┌─ EXTRACTED INFORMATION
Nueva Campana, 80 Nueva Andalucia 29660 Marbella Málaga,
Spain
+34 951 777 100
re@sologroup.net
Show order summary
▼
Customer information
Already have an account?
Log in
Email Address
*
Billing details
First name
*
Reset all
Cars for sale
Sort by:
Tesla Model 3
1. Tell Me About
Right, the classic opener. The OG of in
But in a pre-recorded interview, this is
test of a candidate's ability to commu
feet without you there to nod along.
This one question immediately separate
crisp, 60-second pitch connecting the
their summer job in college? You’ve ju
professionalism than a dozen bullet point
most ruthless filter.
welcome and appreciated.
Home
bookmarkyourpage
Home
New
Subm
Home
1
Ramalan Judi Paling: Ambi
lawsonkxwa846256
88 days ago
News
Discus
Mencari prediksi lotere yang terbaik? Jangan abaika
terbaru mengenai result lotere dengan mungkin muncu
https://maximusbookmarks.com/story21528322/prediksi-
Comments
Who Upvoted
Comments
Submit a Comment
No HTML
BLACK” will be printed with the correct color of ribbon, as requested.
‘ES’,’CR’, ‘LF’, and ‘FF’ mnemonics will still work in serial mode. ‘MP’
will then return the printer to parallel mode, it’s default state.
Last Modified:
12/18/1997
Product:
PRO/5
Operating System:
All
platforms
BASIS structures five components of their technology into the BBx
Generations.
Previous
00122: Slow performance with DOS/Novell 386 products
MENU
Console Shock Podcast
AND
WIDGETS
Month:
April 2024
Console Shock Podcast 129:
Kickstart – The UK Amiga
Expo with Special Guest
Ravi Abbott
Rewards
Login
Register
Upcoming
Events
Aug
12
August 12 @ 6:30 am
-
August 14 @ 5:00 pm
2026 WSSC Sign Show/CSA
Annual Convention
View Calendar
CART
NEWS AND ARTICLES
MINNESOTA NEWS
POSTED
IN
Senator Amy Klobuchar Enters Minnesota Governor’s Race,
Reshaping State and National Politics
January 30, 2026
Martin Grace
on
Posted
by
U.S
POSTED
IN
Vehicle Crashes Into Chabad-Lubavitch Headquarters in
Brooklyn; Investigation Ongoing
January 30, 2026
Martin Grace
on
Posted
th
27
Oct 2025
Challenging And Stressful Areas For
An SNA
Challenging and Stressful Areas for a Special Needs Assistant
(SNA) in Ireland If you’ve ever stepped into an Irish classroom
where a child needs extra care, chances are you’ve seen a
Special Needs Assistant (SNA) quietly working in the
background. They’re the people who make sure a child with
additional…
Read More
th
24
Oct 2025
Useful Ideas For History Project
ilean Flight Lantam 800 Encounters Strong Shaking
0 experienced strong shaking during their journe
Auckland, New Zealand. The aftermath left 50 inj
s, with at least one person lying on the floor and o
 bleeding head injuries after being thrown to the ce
└─
» ACTION ITEM:
All of the records shown above should be reproduced exactly.

» EXERCISE RESPONSE:
Nueva Campana, 80 Nueva Andalucia 29660 Marbella Málaga,
Spain
+34 951 777 100
re@sologroup.net
Show order summary
▼
Customer information
Already have an account?
Log in
Email Address
*
Billing details
First name
*
Reset all
Cars for sale
Sort by:
Tesla Model 3
1. Tell Me About
Right, the classic opener. The OG of in
But in a pre-recorded interview, this is
test of a candidate's ability to commu
feet without you there to nod along.
This one question immediately separate
crisp, 60-second pitch connecting the
their summer job in college? You’ve ju
professionalism than a dozen bullet point
most ruthless filter.
welcome and appreciated.
Home
bookmarkyourpage
Home
New
Subm
Home
1
Ramalan Judi Paling: Ambi
lawsonkxwa846256
88 days ago
News
Discus
Mencari prediksi lotere yang terbaik? Jangan abaika
terbaru mengenai result lotere dengan mungkin muncu
https://maximusbookmarks.com/story21528322/prediksi-
Comments
Who Upvoted
Comments
Submit a Comment
No HTML
BLACK” will be printed with the correct color of ribbon, as requested.
‘ES’,’CR’, ‘LF’, and ‘FF’ mnemonics will still work in serial mode. ‘MP’
will then return the printer to parallel mode, it’s default state.
Last Modified:
12/18/1997
Product:
PRO/5
Operating System:
All
platforms
BASIS structures five components of their technology into the BBx
Generations.
Previous
00122: Slow performance with DOS/Novell 386 products
MENU
Console Shock Podcast
AND
WIDGETS
Month:
April 2024
Console Shock Podcast 129:
Kickstart – The UK Amiga
Expo with Special Guest
Ravi Abbott
Rewards
Login
Register
Upcoming
Events
Aug
12
August 12 @ 6:30 am
-
August 14 @ 5:00 pm
2026 WSSC Sign Show/CSA
Annual Convention
View Calendar
CART
NEWS AND ARTICLES
MINNESOTA NEWS
POSTED
IN
Senator Amy Klobuchar Enters Minnesota Governor’s Race,
Reshaping State and National Politics
January 30, 2026
Martin Grace
on
Posted
by
U.S
POSTED
IN
Vehicle Crashes Into Chabad-Lubavitch Headquarters in
Brooklyn; Investigation Ongoing
January 30, 2026
Martin Grace
on
Posted
th
27
Oct 2025
Challenging And Stressful Areas For
An SNA
Challenging and Stressful Areas for a Special Needs Assistant
(SNA) in Ireland If you’ve ever stepped into an Irish classroom
where a child needs extra care, chances are you’ve seen a
Special Needs Assistant (SNA) quietly working in the
background. They’re the people who make sure a child with
additional…
Read More
th
24
Oct 2025
Useful Ideas For History Project
ilean Flight Lantam 800 Encounters Strong Shaking
0 experienced strong shaking during their journe
Auckland, New Zealand. The aftermath left 50 inj
s, with at least one person lying on the floor and o
 bleeding head injuries after being thrown to the ce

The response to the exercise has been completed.